Why are CPU cores not evenly used by Intel TBB?

mickru · ‎10-01-2009

Hi,
we are using the commercial version of Intel TBB in version 2.2 released last August. We use it for parallel processing of captured network packets. Our application is a C++ linux service running on SLES10-SP2 using a Xeon Quad core CPU. Our understanding is, that Intel TBB ensures that all CPU cores will evenly contribute to process our data which is worked on using a parallel_for loop.
Few day's ago we have been invited by our HW supplier to test run our service on a new IBM Blade with two Nehalem CPUs. In theory we would have had 16 cores available to our service, but the output from top did show that only two cores had been used - same as on our current quad core Xeons in use. Even so the performance gain on Nehalem was huge, we assume that it would be even higher if TBB would have used all 16 cores instead of just 2.
So my question is now, how can we configure Intel TBB such that it really used all available cores on the system? We thought that this was what Intel TBB is used for - dynamically utilizing all available cores.

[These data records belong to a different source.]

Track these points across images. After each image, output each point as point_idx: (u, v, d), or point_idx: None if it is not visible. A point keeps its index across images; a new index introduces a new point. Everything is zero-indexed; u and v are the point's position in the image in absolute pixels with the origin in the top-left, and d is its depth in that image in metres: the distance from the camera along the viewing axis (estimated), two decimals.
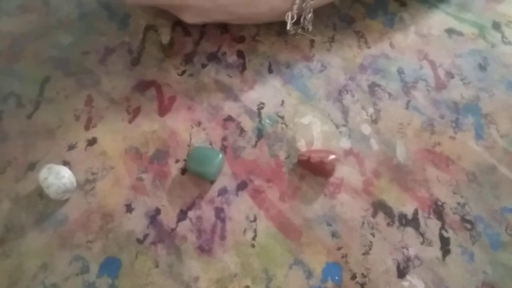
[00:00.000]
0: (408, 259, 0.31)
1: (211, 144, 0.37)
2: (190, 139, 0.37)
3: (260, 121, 0.38)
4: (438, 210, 0.33)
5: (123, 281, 0.31)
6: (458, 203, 0.33)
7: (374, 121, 0.37)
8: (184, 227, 0.33)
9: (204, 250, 0.32)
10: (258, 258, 0.32)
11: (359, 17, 0.44)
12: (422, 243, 0.32)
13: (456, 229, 0.32)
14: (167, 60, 0.42)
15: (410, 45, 0.42)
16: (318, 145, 0.36)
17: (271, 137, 0.37)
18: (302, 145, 0.37)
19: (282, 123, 0.38)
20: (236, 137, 0.37)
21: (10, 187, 0.36)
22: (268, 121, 0.38)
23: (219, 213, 0.34)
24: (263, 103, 0.39)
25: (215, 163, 0.34)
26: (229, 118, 0.38)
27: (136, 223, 0.33)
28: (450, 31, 0.43)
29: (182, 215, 0.34)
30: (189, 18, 0.41)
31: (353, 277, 0.31)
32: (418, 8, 0.45)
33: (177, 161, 0.36)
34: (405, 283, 0.30)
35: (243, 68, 0.42)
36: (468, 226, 0.32)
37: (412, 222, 0.33)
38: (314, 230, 0.33)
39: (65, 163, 0.36)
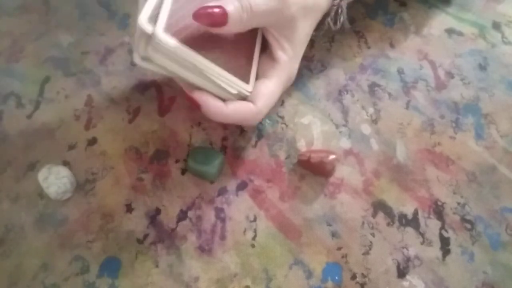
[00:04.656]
0: (408, 259, 0.31)
1: (211, 144, 0.37)
2: (190, 139, 0.37)
3: (260, 121, 0.38)
4: (438, 210, 0.33)
5: (123, 281, 0.31)
6: (458, 203, 0.33)
7: (374, 121, 0.37)
8: (184, 227, 0.33)
9: (204, 250, 0.32)
10: (258, 258, 0.32)
11: (359, 17, 0.44)
12: (422, 243, 0.32)
13: (456, 229, 0.32)
14: None
15: (410, 45, 0.42)
16: (318, 145, 0.36)
17: (271, 137, 0.37)
18: (302, 145, 0.37)
19: (282, 123, 0.38)
20: (236, 137, 0.37)
21: (10, 187, 0.36)
22: (268, 121, 0.38)
23: (219, 213, 0.34)
24: None
25: (215, 163, 0.34)
26: None
27: (136, 223, 0.33)
28: (450, 31, 0.43)
29: (182, 215, 0.34)
30: None
31: (353, 277, 0.31)
32: (418, 8, 0.45)
33: (177, 161, 0.36)
34: (405, 283, 0.30)
35: None
36: (468, 226, 0.32)
37: (412, 222, 0.33)
38: (314, 230, 0.33)
39: (65, 163, 0.36)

Any idea how we can force TBB to really use all available cores? We monitor media streams on a 1GB network connection at line-rate. This means around 21000 concurrent media sessions on the network. I do assume this is enough data to be shared among 16 cores...

Any idea?

Thanks.

TimP · ‎10-01-2009

The dual Nehalem CPU blade would have 8 cores total, with support for 16 logical processors when HyperThreading is enabled. The advantage of HyperThreading is highly dependent on your application; several Intel libraries are set by default to run 1 worker thread per core.
If your application is limited to 2 threads on a quad core, it may not be surprising if that does not change automatically.
For questions specific to TBB, the TBB forum would be more likely to help you find answers.